# Find the exact value? 3-2sin^2x=3cosx

May 9, 2018

$\rightarrow x = 2 n \pi \pm \frac{\pi}{3}$ OR $x = 2 n \pi$

#### Explanation:

$\rightarrow 3 - 2 {\sin}^{2} x = 3 \cos x$

$\rightarrow 3 - 2 \left(1 - {\cos}^{2} x\right) = 3 \cos x$

$\rightarrow 3 - 2 + 2 {\cos}^{2} x = 3 \cos x$

$\rightarrow 2 {\cos}^{2} x - 3 \cos x + 1 = 0$

$\rightarrow 2 {\cos}^{2} x - 2 \cos x - \cos x + 1 = 0$

$\rightarrow 2 \cos x \left(\cos x - 1\right) - 1 \left(\cos x - 1\right) = 0$

$\rightarrow \left(2 \cos x - 1\right) \left(\cos x - 1\right) = 0$

Either, $2 \cos x - 1 = 0$

$\rightarrow \cos x = \frac{1}{2} = \cos \left(\frac{\pi}{3}\right)$

$\rightarrow x = 2 n \pi \pm \frac{\pi}{3}$ where $n \rightarrow Z$

OR, $\cos x - 1 = 0$

$\rightarrow \cos x = 1 = \cos 0$

$\rightarrow x = 2 \pi n$ where $n \rightarrow Z$

Jun 2, 2018

$x = \pm {60}^{\circ} + {360}^{\circ} k \mathmr{and} x = {360}^{\circ} k \quad$ integer $k$

#### Explanation:

The other answer is fine; I just want to add this to my collection of yet anther trig problem that's going to work out to 30/60/90 or 45/45/90. When are we going to realize that it's goofy to teach a subject that only handles two triangles reasonably well?

* GIVEN INFORMATION:
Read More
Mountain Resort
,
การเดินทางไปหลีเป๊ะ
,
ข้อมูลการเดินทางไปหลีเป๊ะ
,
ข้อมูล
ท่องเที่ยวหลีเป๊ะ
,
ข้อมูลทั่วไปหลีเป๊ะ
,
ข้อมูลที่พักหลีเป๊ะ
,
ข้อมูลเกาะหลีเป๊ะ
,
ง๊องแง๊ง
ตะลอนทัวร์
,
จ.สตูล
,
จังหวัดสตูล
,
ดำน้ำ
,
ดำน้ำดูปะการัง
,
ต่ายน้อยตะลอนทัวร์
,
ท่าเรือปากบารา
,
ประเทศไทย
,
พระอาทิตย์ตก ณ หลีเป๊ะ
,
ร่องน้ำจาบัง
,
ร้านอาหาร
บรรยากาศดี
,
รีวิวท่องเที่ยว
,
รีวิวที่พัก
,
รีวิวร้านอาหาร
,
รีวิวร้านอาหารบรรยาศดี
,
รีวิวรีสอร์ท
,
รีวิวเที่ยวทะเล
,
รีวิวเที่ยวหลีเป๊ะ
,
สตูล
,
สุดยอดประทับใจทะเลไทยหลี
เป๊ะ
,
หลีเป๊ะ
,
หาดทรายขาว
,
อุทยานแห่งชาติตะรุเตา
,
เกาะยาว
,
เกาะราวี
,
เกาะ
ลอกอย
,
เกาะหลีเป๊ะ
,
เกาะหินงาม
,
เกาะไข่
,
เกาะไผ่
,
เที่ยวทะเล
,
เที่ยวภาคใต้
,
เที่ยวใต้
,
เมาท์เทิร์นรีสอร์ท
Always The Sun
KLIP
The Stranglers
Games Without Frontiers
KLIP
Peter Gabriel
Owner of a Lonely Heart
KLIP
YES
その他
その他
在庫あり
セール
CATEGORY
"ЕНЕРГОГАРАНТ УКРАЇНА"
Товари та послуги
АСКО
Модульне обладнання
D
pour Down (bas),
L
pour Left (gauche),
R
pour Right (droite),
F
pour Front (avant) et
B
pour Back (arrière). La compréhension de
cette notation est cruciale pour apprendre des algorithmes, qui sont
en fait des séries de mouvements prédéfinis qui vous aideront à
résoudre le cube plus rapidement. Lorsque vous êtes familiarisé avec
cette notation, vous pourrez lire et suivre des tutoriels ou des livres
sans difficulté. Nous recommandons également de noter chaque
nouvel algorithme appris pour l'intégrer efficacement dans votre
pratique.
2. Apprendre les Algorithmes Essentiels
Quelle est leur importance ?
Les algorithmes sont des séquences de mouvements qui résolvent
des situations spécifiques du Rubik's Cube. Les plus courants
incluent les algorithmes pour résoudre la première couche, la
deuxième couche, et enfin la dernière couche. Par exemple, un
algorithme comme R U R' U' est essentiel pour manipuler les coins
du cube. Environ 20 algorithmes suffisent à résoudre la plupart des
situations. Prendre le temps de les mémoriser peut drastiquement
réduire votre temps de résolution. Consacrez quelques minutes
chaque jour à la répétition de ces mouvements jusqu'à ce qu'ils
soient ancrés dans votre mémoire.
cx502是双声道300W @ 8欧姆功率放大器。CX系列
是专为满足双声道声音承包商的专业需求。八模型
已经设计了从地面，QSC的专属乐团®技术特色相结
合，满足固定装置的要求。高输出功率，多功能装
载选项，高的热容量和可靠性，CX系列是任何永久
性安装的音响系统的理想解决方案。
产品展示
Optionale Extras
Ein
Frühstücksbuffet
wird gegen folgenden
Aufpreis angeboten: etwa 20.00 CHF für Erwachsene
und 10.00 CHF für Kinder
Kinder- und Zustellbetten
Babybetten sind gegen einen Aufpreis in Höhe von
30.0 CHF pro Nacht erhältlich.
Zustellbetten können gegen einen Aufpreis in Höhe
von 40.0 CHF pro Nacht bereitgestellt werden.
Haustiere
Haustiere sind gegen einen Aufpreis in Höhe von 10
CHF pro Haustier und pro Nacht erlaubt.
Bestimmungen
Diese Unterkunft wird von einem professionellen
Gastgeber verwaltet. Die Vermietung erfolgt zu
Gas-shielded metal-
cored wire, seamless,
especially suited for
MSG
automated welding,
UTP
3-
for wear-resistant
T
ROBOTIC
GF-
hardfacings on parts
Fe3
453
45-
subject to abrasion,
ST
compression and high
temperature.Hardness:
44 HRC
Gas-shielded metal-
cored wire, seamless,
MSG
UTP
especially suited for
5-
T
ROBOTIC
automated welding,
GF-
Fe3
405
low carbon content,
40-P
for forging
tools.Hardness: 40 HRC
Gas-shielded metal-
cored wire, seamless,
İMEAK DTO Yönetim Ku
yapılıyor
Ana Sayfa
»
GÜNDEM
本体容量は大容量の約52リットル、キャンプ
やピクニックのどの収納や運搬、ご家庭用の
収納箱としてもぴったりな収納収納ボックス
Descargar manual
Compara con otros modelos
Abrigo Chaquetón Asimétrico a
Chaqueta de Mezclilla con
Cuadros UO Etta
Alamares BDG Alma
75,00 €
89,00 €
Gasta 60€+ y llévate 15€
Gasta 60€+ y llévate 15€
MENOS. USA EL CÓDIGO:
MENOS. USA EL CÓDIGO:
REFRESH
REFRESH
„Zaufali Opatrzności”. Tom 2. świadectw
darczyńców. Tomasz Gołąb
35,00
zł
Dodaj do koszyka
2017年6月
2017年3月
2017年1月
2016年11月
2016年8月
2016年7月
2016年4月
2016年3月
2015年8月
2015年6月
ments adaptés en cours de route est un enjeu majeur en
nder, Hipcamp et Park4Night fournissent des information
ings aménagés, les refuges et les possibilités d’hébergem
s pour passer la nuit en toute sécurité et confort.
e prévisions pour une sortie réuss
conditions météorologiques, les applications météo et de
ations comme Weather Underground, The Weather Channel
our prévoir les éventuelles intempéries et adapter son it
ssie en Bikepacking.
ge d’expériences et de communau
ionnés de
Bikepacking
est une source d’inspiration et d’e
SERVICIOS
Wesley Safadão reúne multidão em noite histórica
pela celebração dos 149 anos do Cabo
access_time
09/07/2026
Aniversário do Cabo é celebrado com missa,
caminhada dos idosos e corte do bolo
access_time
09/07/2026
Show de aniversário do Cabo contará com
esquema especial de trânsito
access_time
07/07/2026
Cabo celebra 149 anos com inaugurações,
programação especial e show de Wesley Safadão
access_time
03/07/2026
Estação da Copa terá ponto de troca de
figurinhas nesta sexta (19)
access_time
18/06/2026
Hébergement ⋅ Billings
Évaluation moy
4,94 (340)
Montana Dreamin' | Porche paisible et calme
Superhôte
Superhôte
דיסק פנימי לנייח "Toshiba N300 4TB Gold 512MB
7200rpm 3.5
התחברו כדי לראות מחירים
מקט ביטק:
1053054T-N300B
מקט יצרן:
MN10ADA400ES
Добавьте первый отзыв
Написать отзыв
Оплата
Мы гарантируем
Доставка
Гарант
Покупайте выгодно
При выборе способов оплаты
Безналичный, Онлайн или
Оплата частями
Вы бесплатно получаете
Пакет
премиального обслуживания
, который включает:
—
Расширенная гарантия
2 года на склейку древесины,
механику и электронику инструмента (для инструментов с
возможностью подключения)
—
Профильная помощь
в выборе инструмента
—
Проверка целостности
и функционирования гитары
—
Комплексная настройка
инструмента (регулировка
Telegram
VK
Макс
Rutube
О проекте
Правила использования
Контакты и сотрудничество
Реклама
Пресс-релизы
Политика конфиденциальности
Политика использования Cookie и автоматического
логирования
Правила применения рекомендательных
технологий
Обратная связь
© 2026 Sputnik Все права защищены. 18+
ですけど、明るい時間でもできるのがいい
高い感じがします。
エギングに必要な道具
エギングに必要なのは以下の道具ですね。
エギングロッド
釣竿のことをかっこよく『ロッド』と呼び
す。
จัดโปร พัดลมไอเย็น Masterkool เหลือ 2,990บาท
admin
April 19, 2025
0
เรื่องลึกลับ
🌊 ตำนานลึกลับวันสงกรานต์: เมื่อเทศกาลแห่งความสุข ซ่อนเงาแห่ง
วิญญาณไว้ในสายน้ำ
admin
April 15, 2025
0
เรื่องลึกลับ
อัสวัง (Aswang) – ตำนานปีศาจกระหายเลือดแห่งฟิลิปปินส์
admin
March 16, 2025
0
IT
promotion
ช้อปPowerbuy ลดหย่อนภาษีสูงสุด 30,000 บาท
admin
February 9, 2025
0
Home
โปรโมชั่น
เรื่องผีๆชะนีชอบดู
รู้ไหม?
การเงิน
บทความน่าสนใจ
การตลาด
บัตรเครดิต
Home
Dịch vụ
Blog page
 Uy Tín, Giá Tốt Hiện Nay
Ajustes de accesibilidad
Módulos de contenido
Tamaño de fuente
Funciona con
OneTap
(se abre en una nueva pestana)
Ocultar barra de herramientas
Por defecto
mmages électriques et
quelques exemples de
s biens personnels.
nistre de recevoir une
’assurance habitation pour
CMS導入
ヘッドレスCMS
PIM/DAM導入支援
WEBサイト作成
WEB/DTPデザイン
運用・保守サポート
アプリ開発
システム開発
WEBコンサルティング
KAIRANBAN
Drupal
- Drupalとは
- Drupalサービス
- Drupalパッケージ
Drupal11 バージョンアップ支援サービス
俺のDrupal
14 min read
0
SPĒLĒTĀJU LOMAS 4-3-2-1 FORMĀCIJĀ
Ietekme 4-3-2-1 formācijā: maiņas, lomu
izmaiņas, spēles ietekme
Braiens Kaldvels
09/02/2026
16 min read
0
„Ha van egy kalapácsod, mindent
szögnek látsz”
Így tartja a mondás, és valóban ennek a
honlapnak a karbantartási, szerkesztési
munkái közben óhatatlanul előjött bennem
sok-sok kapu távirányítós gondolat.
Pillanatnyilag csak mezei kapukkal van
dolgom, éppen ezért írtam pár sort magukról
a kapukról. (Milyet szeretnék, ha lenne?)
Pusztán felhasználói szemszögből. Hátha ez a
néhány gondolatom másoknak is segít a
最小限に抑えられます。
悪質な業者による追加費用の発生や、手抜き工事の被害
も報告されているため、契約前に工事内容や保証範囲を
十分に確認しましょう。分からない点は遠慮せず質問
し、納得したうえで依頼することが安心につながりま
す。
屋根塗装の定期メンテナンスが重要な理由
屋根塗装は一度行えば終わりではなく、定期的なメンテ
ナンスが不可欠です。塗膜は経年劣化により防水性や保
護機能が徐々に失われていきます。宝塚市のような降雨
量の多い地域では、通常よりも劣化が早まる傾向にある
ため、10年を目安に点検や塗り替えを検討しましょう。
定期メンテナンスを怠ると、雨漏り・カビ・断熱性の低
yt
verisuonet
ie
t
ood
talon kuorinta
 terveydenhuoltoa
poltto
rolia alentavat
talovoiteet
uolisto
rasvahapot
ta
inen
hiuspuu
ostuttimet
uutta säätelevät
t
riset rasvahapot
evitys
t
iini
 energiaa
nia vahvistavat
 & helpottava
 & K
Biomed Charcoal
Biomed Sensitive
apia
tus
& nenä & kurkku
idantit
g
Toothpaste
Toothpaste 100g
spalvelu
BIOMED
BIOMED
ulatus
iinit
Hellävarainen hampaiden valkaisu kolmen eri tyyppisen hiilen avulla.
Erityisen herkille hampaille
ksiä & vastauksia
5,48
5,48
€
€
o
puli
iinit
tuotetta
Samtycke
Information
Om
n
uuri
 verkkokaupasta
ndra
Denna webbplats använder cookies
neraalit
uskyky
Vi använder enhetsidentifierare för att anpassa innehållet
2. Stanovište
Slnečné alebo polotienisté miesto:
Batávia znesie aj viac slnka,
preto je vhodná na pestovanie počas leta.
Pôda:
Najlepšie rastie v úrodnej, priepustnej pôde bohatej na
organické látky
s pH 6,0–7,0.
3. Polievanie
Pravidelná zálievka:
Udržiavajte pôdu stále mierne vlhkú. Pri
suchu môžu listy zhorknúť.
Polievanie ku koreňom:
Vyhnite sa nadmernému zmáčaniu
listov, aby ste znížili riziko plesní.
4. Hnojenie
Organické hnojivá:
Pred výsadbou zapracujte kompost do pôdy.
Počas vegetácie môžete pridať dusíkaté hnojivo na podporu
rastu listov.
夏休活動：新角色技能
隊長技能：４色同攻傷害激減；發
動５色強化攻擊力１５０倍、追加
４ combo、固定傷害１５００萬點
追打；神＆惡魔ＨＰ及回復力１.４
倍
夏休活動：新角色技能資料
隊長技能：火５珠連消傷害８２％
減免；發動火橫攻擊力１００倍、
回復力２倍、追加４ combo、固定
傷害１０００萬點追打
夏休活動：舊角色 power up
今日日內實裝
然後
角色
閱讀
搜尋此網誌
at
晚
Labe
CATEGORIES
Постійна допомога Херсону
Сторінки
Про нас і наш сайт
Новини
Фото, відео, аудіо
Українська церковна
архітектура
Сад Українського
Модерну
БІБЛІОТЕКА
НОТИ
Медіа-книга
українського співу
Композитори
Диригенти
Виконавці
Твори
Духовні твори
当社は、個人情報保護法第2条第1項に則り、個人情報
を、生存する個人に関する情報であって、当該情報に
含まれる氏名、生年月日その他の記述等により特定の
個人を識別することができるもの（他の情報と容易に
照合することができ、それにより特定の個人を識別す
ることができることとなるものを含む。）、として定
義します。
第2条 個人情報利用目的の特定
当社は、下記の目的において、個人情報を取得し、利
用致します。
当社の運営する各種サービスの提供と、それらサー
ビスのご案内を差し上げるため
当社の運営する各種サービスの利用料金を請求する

* TASK OBJECTIVE:
Using the thread on solving 3 − 2sin²x = 3cos x, answer each question.
(a) What quadratic equation in cos x does the first reply obtain after rewriting sin²x?
(b) Into which two factors does that reply split the quadratic?
(c) Which two triangles does the second reply say trig problems keep working out to?
Use only the thread on the equation 3 − 2sin²x = 3cos x; the material plays no part.

* SOLUTION BELOW:
(a) 2cos²x − 3cos x + 1 = 0
(b) (2cos x − 1) and (cos x − 1)
(c) The 30/60/90 and the 45/45/90 triangles